This is the cause of a lot of the phantom braking, but it's not new in V9. I think it's slightly worse in V9 but not significantly. What is new in V9 is that they are now paying more attention to cars to the sides and slightly ahead. I think they're trying to handle merging vehicles better, and that requires them to rely more on the cameras to determine if those nearby cars are coming into your lane or not -- this requires very precise 3D positioning and measurement of the full extents of the vehicle. Do do this with cameras rather than lidar requires accurate 2D bounding boxes (or better yet masks) combined with accurate depth information. And they simply don't have either reliably, which leads to false positives that neighboring cars are in your lane, or coming into your lane.

This should get better as the NNs get better at recognizing depth clues.

I just spent more words than I really ought to have describing why they are inherently handicapped in getting depth information from their cameras. They have some room for improvement but they're fundamentally limited and whatever they do, even if it is highly accurate in 99% of cases, will be wrong a significant portion of the time. Enough to make the false positives (and false negatives) very problematic (and potentially deadly).

You left out the third (and IMO most reasonable) option: Do nothing.

The worst case for evading is smashing into another car, which is much worse than hitting a bucket, and the worst case for slowing down too quickly is getting rear-ended, which is also much worse than hitting a bucket. The worst case for hitting the bucket is probably some paint damage and minor dings, which is what insurance is for.

Once you determine that an object is neither a person nor something large enough to cause life-threatening damage, the best choice is often to just keep driving and hit the obstacle.
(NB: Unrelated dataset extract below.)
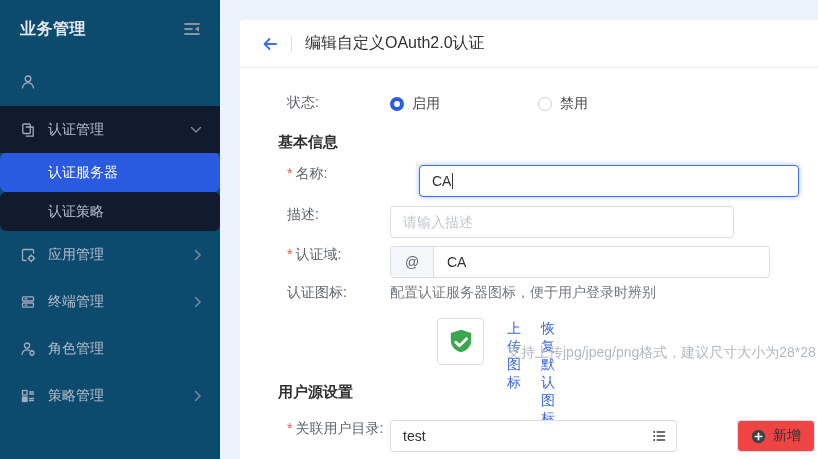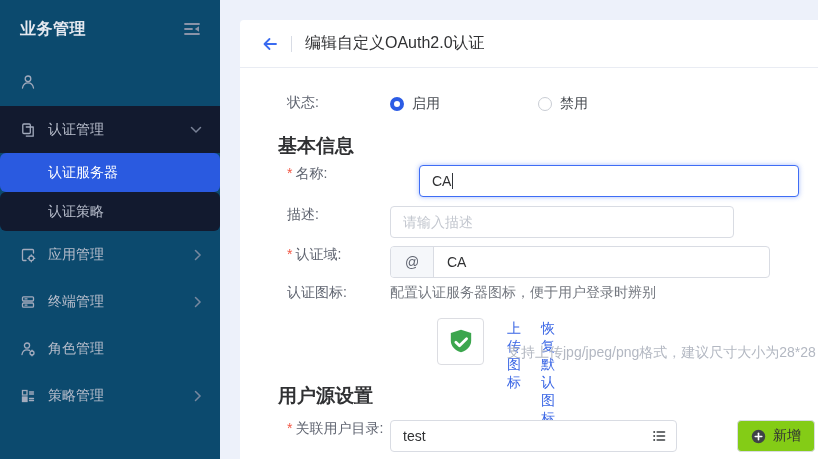"基本信息" .section-title { font-size: 19px -> 15px }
This is exactly what I did years ago when I was in a similar situation. A ladder fell off a truck in front of me on the highway. It was nighttime which made everything even more dangerous. I had only a fraction of a second to decide. There was no conscious thought in that moment, only the conditioning of years of driving. In my case, that conditioning (not my conscious thought) decided that the risk of entering an adjacent lane without being able to check first if there was a car there was higher risk than the ladder. I just moved slightly to center the car over the ladder so my tires didn't hit it, and drove right over it. (It was still bouncing and sliding on the pavement.) I had some damage to the undercarriage but it was repairable, and all occupants (which at the time included by newborn daughter) were safe.
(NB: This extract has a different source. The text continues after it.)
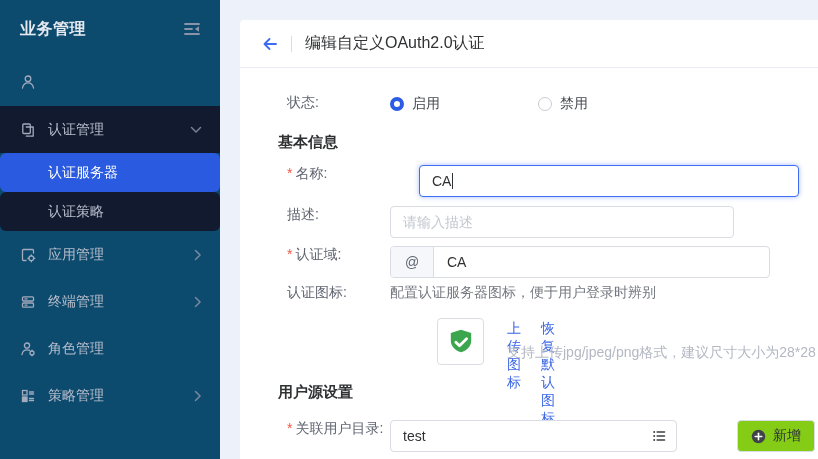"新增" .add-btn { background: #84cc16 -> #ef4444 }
A "software v1.0" hand-coded motion planner could do exactly the same sort of reasoning in this situation, except it wouldn't need to since it would already have a 360-degree view of the cars around it and would know for sure whether it could safely swerve.
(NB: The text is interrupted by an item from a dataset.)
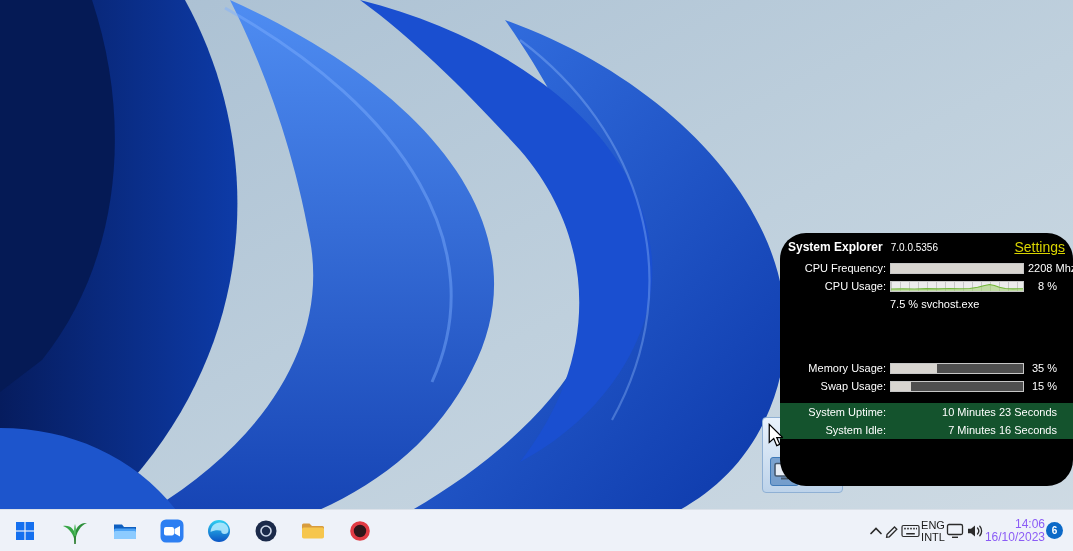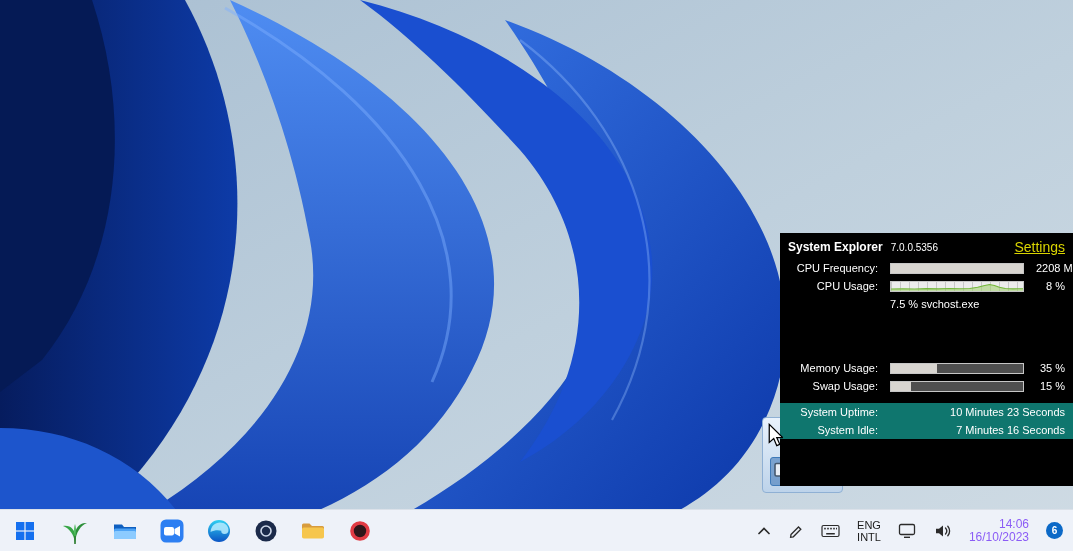"System Explorer" .panel { border-radius: none -> 26px }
A pure deep learning, end-to-end NN approach, unless it had very similar scenarios in its training data, would do something random and unpredictable. You would need nighttime highway scenarios of a ladder falling off a truck (or something ladder-like and truck-like) with various combinations of neighboring vehicles of all sorts to cover different cases of swerving left being safe, swerving right being safe, and neither being safe. You'd need to simulate all of these combinations at various speeds, traffic densities, lighting conditions, weather/road conditions, different vehicle types, obstacle types, road curving left, road curving right, going uphill/downhill, etc.

You would need a set of scenarios like that for all sorts of things that could happen suddenly on the road, like a tree falling or an animal running into the road. This is why end-to-end "software v2.0" is not going to be ready for another decade. Sure, it may be ready eventually, but Tesla will be irrelevant by then if they stick to that plan.